Todos estos días estamos insistiendo en que la Cuaresma es un tiempo que se nos ofrece para revisar nuestra vida y reorientarla hacia Dios. Para ello, se nos proponen tres medios privilegiados: El ayuno, la oración y la limosna.
Ya hemos visto que, el ayuno, nos ayuda a revisar el uso que hacemos de las cosas: el alimento, el tiempo, el trabajo, los medios de comunicación social, etc. En definitiva, a no caer en la dinámica absurda del consumismo sino a recuperar el uso de las cosas como lo que realmente son: medios puestos al servicio de la vida y dones que Dios nos regala para nuestra propia subsistencia y para compartir con los demás. Por eso, el ayuno tiene también una finalidad social, o mejor, son un cauce para crear fraternidad, pues aquello de lo que nos privamos (el ayuno supone privación), lo compartimos con quienes carecen de algo o de todo (limosna).
Pero hay algo más. El ayuno nos predispone, nos prepara al encuentro con Dios. Experimentar, aunque sea incipientemente, el hambre, la carencia, la necesidad de algo a lo que estamos acostumbrados, nos permite abrirnos a otras necesidades más trascendentes, nos permite experimentar también el hambre de Dios y a reconocerlo como Dador de todo. De allí que, la Cuaresma es un buen momento para intensificar la oración.
Pero, ¡ojo!, hablamos de oración, no de rezos… A los católicos, habitualmente, se nos ha enseñado a rezar y no tanto a orar. Rezar supone repetir fórmulas ya hechas. Esto, en principio, no tiene nada de malo, pero se corre el riesgo de decir palabras mecánicamente y de corrido, sin pensar, y menos aún sentir, lo que estamos diciendo. La oración, en cambio, es un diálogo con Dios. Y un diálogo no puede basarse en fórmulas ya hechas sino que debe ser espontáneo, de corazón a corazón, de tú a tú. Es igual que en nuestras relaciones personales. Qué distinto es relacionarnos desde fórmulas convencionales: “buenos días”, “¿cómo estás?”, “bien”, etc., a relacionarnos desde nuestra propia interioridad. Santa Teresa, por ejemplo, dice que la oración es “tratar de amistad, estando muchas veces tratando a solas con quien sabemos nos ama”, y San Ignacio explica, sencillamente, que “El coloquio se hace propiamente hablando, así como un amigo habla a otro… comunicando sus cosas, y queriendo consejo en ellas…”
Si la oración es diálogo, se supone que hay dos interlocutores. Pero, en este diálogo, la iniciativa parte siempre de Dios. Es Él quien nos dirige una palabra, el que está deseando comunicarse con nosotros, el que se pone a nuestro alcance.
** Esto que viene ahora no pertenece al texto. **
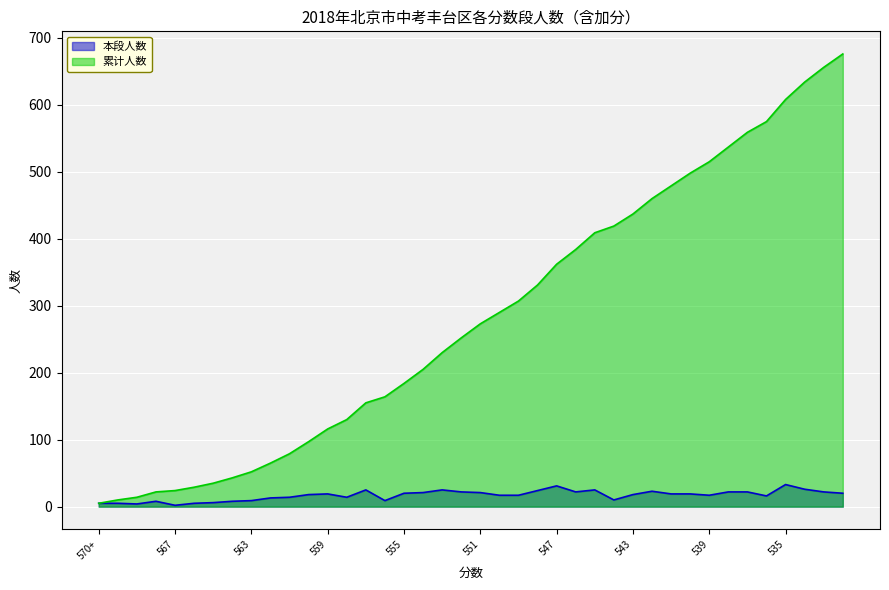

What is the smallest value displayed?

2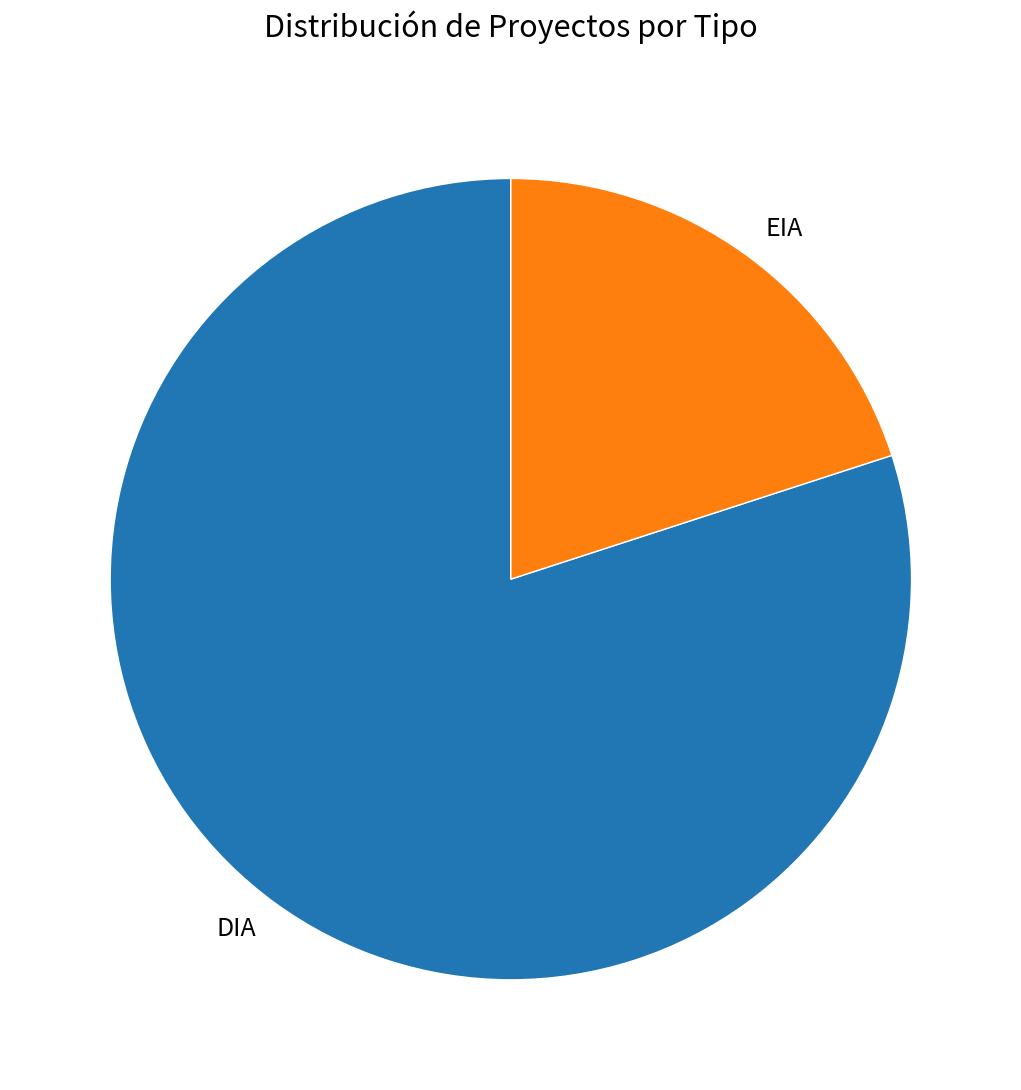

How many slices are in this pie chart?

2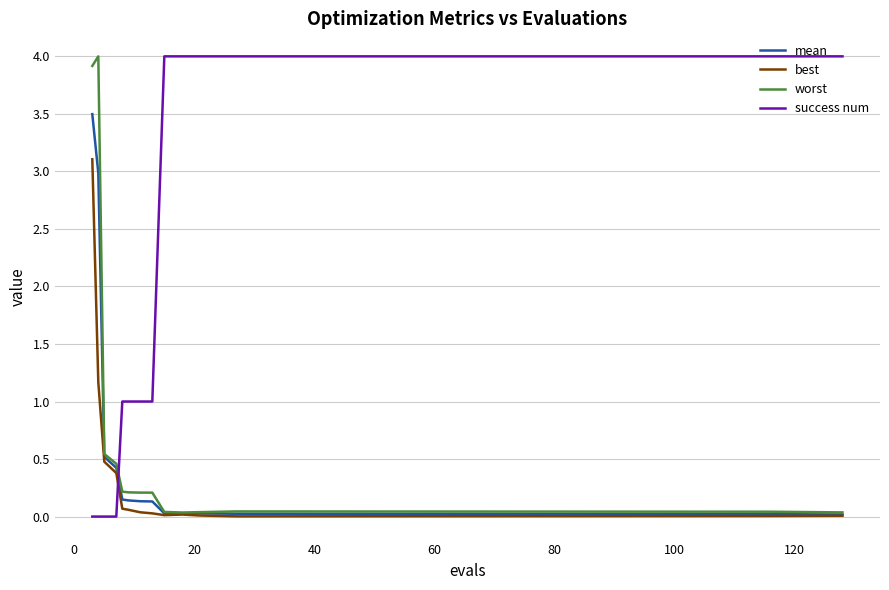

Which series has the largest total across all categories?

success num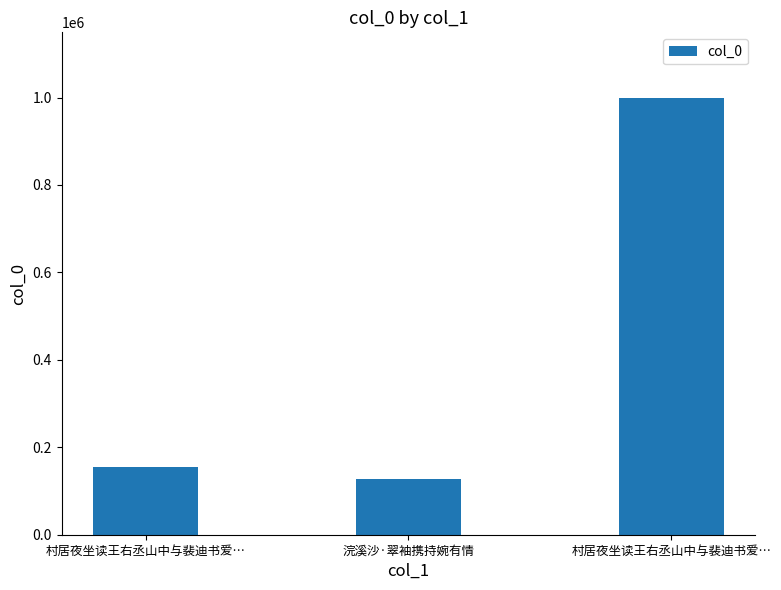

Approximately how many times larger is the value at 浣溪沙·翠袖携持婉有情 compared to 村居夜坐读王右丞山中与裴迪书爱…?

0.1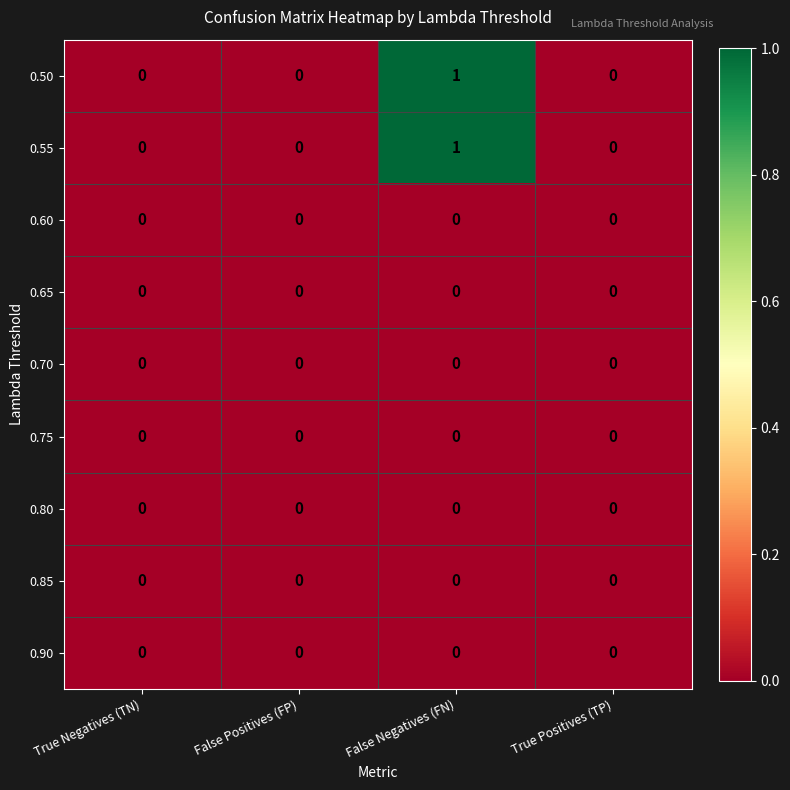

Is it true that 0.60 equals 0 at False Positives (FP)?

True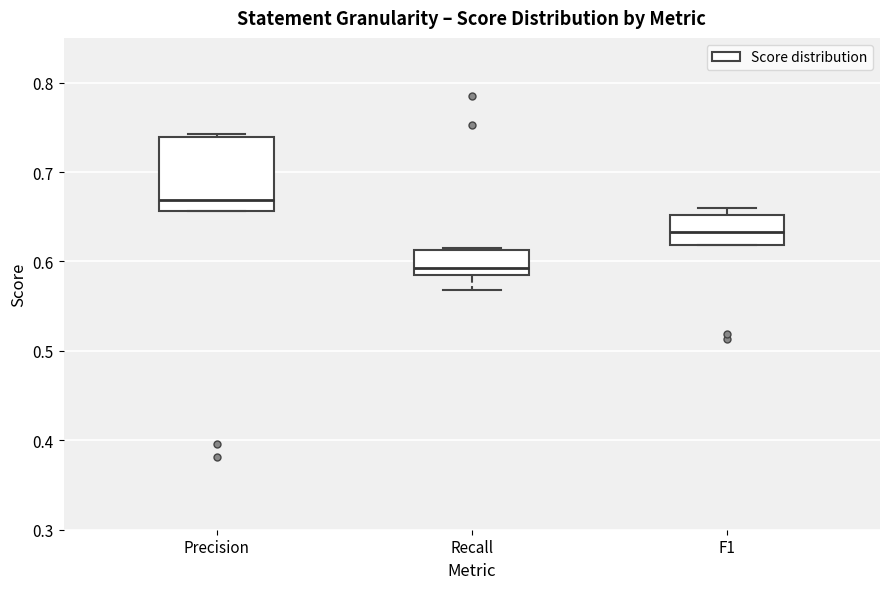

Reading left to right, transcribe this box plot: for each box, give where its median line is, the range the box spans, and where its two whiskers end, as read against the y-axis. The values are not printed on the chart, so give them approximately, as read against the axis.

Precision: median 0.67, box 0.66 to 0.74, whiskers 0.66 to 0.74 (just above the box's upper edge)
Recall: median 0.59 (just above the box's lower edge), box 0.59 to 0.61, whiskers 0.57 to 0.62
F1: median 0.63, box 0.62 to 0.65, whiskers 0.62 to 0.66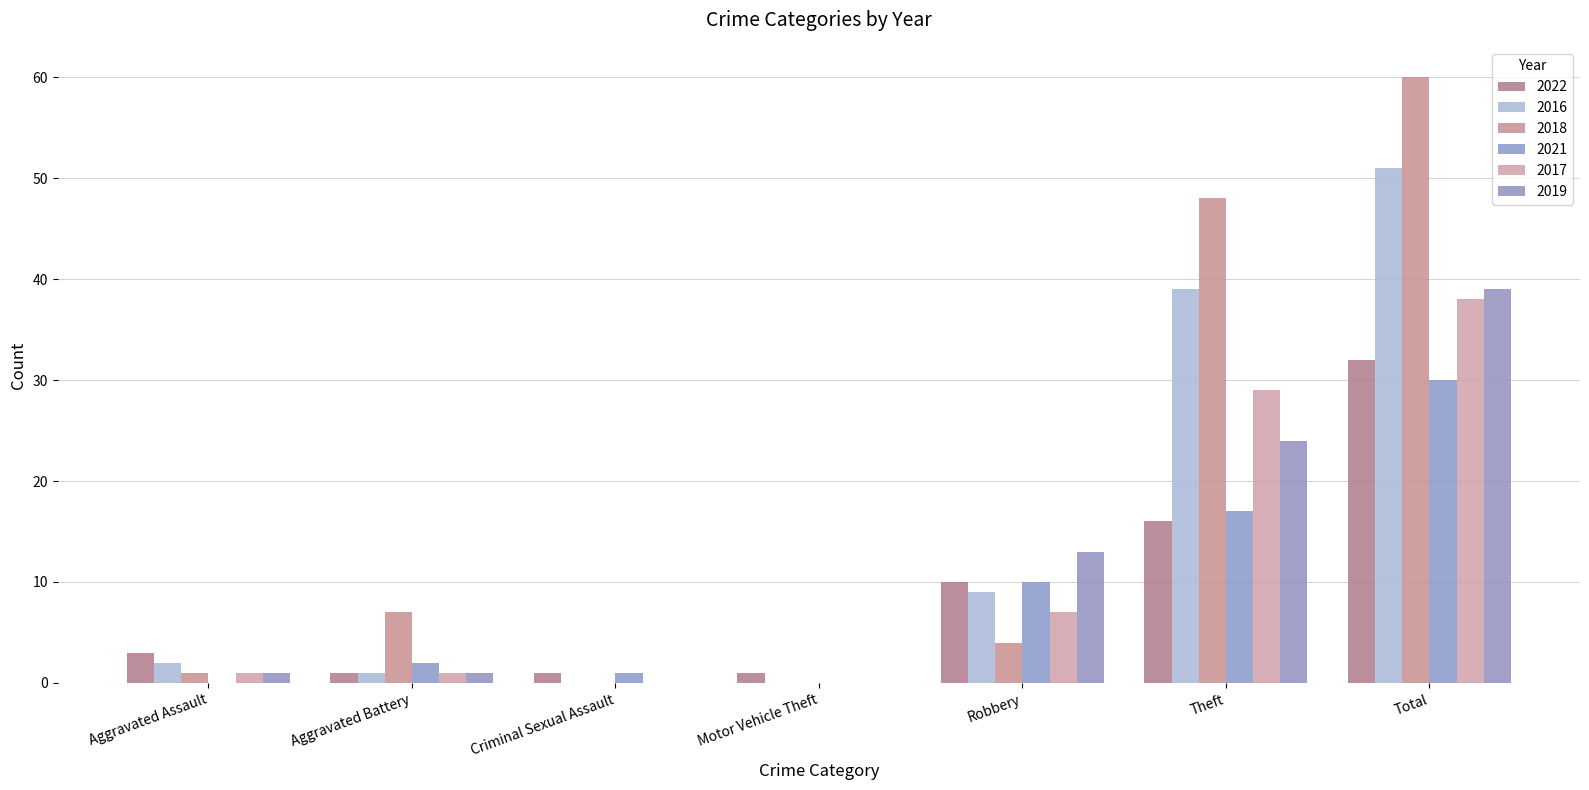

How many categories are shown in the chart?

7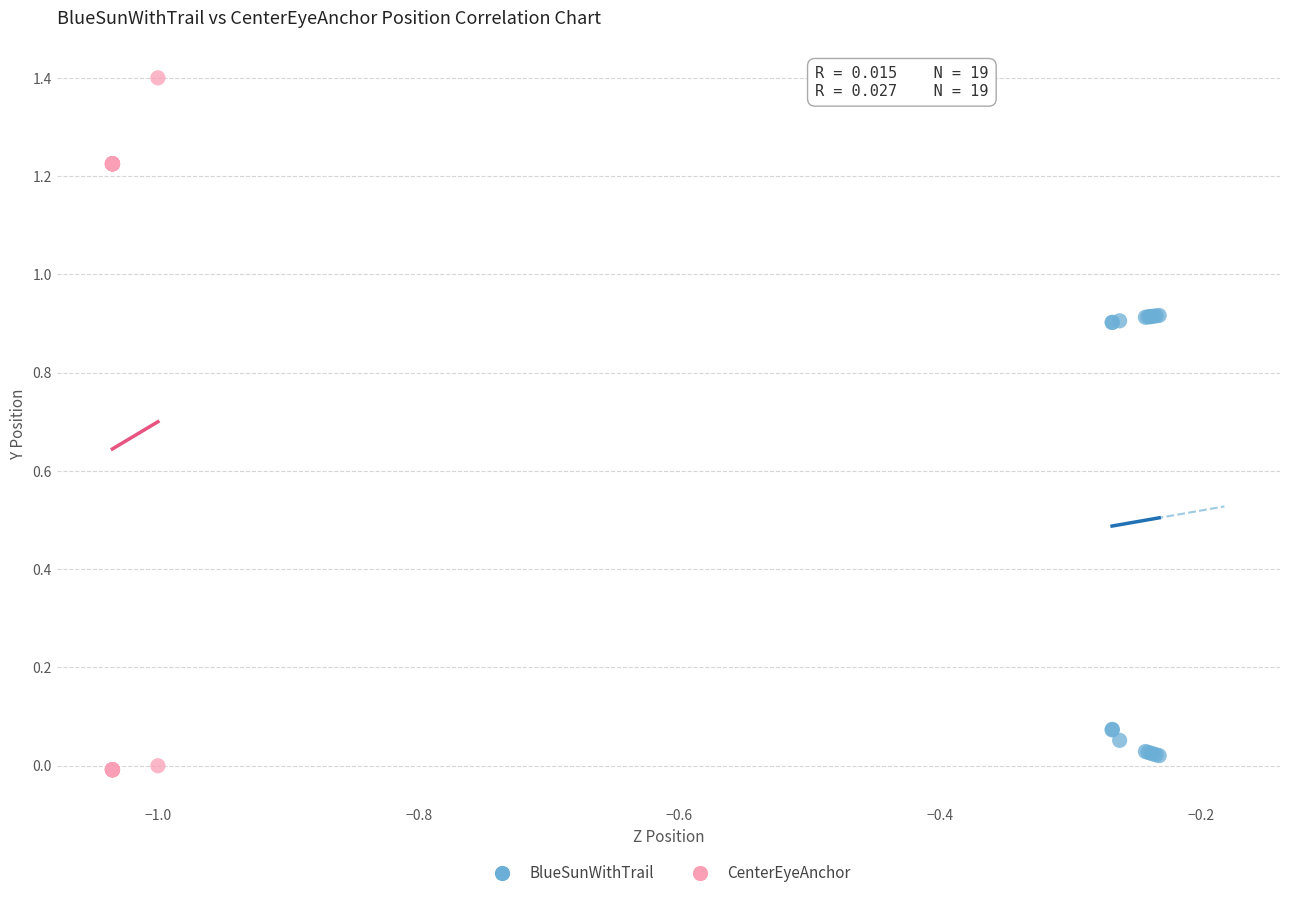

Which series contains the highest Y value?

CenterEyeAnchor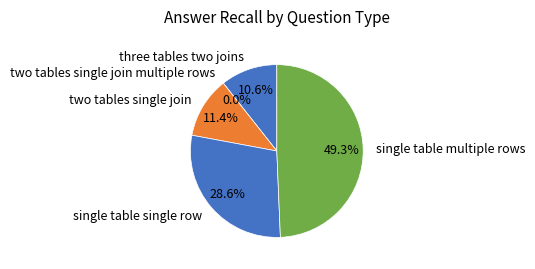

To the nearest percent, what is the difference between the largest and smallest slice percentages?

49%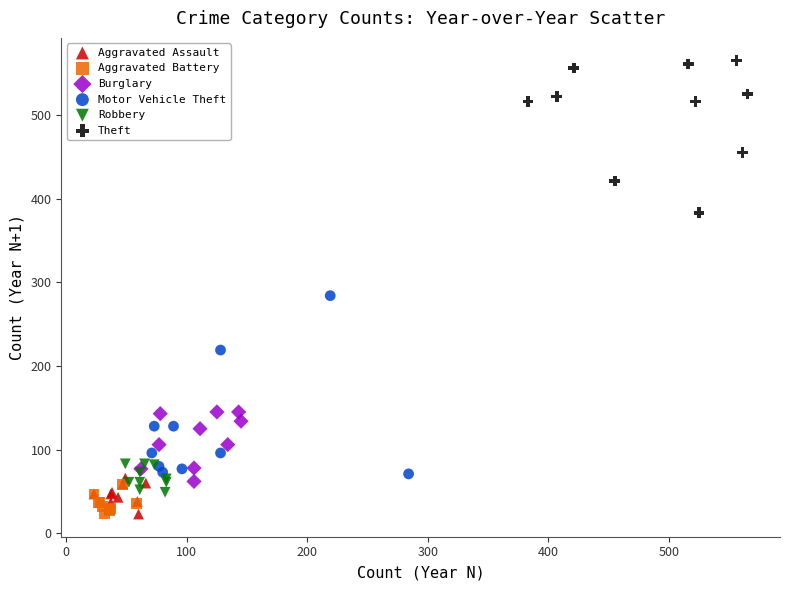

Which series has the largest Y range (max minus min)?

Motor Vehicle Theft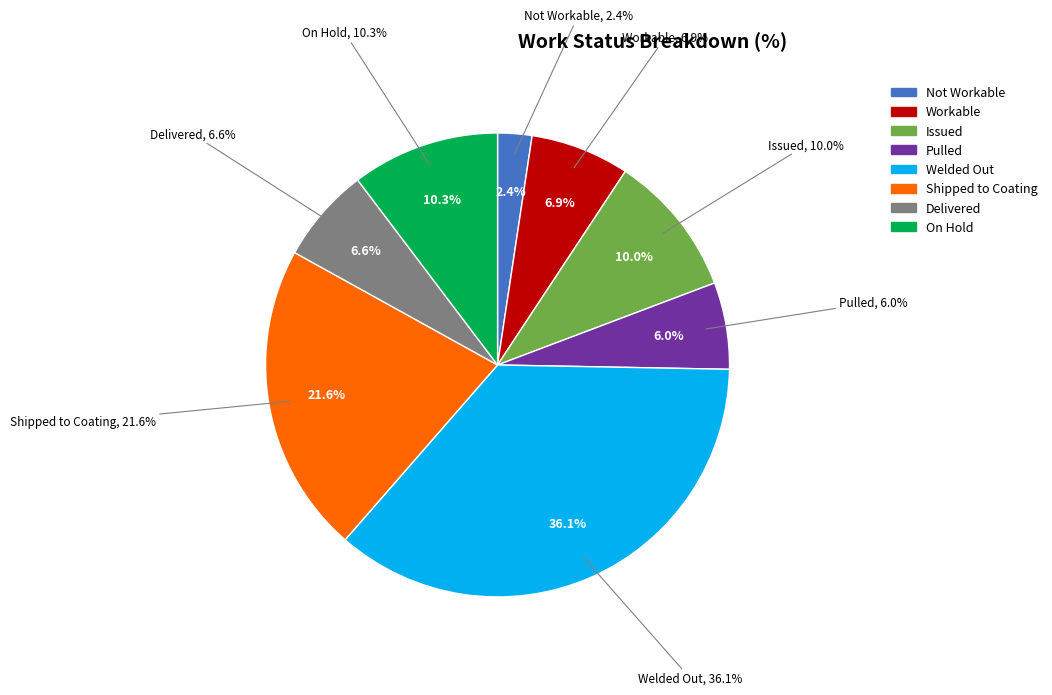

How many slices are in this pie chart?

8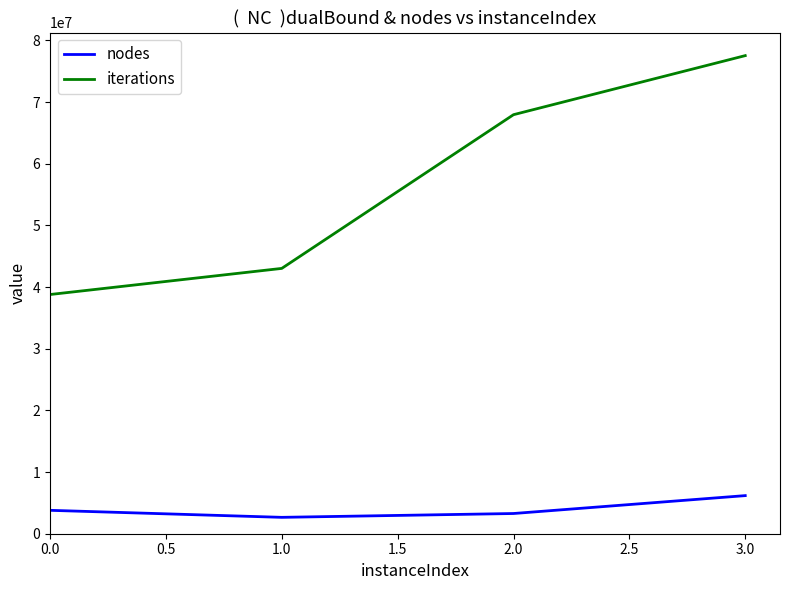

What is the total value across all series at 2.0?

71233563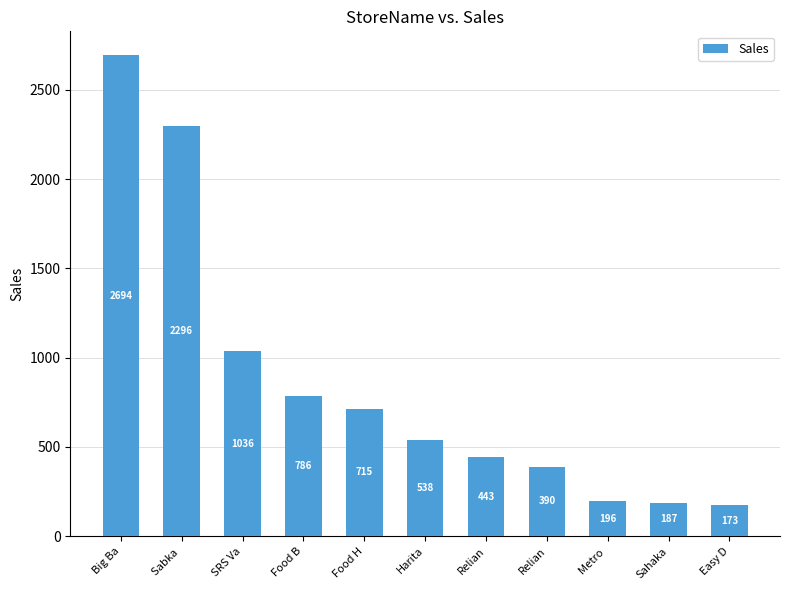

Rank the categories by value from lowest to highest.

Easy D, Sahaka, Metro , Relian, Relian, Harita, Food H, Food B, SRS Va, Sabka , Big Ba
Por eso, la primera actitud que se requiere para la oración es dedicar un tiempo a ese encuentro, un tiempo de calidad que implique silencio, de modo que estemos abiertos a la escucha.
Sí, amigos, Dios habla, ¡ya lo creo! Pero para escucharlo hay que “ponerse a tiro”. Nos habla a través de su Palabra; y Su Palabra es Jesús: sus palabras, su vida, sus hechos… Toda la Escritura debe ser leída e interpretada desde Jesús, Él es la clave de lectura. Pero también nos habla a través de los acontecimientos, leídos desde Él, y a través de las necesidades de tantas personas que nos rodean.
Os invito a que estos días dediquéis unos minutos al diálogo con Dios, a leer su Palabra, a comentarle vuestras cosas… A hablar con Él como un amigo habla a otro amigo, escuchando lo que tiene que decirnos en este momento de nuestra vida.